Keras Keypoint detection example doesn't converge

Question

Keras Keypoint detection example doesn't converge

Closed this issue 4 months ago · 3 comments

barrypitman commented 5 months ago

Issue Type

Bug

Source

source

Keras Version

Keras 3

Custom Code

No

OS Platform and Distribution

Linux

Python version

3.9

GPU model and memory

No response

Current Behavior?

There is a keypoint detection guide on the Keras website at https://keras.io/examples/vision/keypoint_detection/, the example walks through training a key point detection model on the stanford dogs dataset. At the end of the example, it shows some of the example key points predicted by the model, with the comment "Predictions will likely improve with more training.":

I have tried running additional training, but the results are the same, and don't seem to improve. I've tried training on a custom dataset using the model architecture from the example, and the results are similar - the predicted key points don't correlate to the image.

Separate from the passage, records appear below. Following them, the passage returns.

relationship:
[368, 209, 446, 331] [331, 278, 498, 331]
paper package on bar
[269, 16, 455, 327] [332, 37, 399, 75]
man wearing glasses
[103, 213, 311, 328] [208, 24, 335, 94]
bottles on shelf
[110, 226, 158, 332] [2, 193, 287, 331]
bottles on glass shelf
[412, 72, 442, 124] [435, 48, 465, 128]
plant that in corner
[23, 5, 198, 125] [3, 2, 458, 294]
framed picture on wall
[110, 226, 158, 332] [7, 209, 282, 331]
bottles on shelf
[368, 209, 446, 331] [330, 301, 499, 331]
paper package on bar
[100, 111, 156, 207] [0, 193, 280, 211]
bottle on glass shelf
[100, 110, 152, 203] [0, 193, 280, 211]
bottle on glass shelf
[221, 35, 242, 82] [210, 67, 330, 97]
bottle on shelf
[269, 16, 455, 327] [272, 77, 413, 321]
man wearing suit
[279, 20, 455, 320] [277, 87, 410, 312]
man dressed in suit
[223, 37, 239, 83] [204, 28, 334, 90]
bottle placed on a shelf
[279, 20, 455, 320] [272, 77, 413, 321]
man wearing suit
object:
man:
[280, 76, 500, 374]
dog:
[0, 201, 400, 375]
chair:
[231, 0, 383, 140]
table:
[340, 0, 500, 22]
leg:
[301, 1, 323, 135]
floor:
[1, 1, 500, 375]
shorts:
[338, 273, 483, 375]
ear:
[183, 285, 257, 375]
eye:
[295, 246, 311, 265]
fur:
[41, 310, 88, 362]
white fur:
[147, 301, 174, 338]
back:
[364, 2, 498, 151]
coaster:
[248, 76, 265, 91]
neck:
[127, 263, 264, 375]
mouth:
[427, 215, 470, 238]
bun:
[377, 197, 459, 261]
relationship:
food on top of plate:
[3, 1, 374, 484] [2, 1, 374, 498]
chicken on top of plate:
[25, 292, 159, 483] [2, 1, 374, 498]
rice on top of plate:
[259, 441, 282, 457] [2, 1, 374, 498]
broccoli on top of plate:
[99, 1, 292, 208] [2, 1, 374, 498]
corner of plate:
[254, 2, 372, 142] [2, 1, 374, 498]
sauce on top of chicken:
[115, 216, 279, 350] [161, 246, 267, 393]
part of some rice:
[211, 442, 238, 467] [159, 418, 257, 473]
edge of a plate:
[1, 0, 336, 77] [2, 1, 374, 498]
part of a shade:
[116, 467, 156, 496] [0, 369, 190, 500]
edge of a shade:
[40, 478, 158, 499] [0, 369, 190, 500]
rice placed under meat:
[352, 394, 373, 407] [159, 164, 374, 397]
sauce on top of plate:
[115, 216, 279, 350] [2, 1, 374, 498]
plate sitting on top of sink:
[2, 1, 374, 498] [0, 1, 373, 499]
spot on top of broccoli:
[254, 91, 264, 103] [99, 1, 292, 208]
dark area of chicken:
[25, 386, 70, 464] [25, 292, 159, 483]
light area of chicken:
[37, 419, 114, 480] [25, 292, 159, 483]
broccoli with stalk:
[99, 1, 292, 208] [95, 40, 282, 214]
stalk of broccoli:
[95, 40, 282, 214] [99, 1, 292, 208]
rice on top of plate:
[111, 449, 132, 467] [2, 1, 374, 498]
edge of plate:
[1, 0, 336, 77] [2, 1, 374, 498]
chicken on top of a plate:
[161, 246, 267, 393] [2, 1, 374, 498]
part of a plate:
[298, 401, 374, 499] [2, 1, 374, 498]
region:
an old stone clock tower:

That makes me suspect that there an issue with the model architecture proposed in the example:

def get_model():
    # Load the pre-trained weights of MobileNetV2 and freeze the weights
    backbone = keras.applications.MobileNetV2(
        weights="imagenet",
        include_top=False,
        input_shape=(IMG_SIZE, IMG_SIZE, 3),
    )
    backbone.trainable = False

    inputs = layers.Input((IMG_SIZE, IMG_SIZE, 3))
    x = keras.applications.mobilenet_v2.preprocess_input(inputs)
    x = backbone(x)
    x = layers.Dropout(0.3)(x)
    x = layers.SeparableConv2D(
        NUM_KEYPOINTS, kernel_size=5, strides=1, activation="relu"
    )(x)
    outputs = layers.SeparableConv2D(
        NUM_KEYPOINTS, kernel_size=3, strides=1, activation="sigmoid"
    )(x)

    return keras.Model(inputs, outputs, name="keypoint_detector")

Is it possible that the model architecture suggested is not suitable for key point detection? I'm very interested in a basic keypoint detection architecture, but the example/guide is unfortunately not helpful.

If you can provide some pointers, I can take a pass at improving the example.

Thanks in advance

Standalone code to reproduce the issue or tutorial link

examples/vision/keypoint_detection.py

Relevant log output

No response

Answer 1 · 2024-01-03T20:14:46.000Z

Hi,

The tutorial is for demonstration purpose only, and it is not fine tuned to return the best outcome.

Feel free to fine tune the model as per the suggestion in the comment below.

Going further
Try using other augmentation transforms from imgaug to investigate how that changes the results.
Here, we transferred the features from the pre-trained network linearly that is we did not fine-tune it. You are encouraged to fine-tune it on this task and see if that improves the performance. You can also try different architectures and see how they affect the final performance.

If you get the bettewr convergence with the modification in the model architecture, you can create a PR to make the same changes. Thanks!

Answer 2 · 2024-01-18T01:46:06.000Z

This issue is stale because it has been open for 14 days with no activity. It will be closed if no further activity occurs. Thank you.

Answer 3 · 2024-02-02T01:44:05.000Z

This issue was closed because it has been inactive for 28 days. Please reopen if you'd like to work on this further.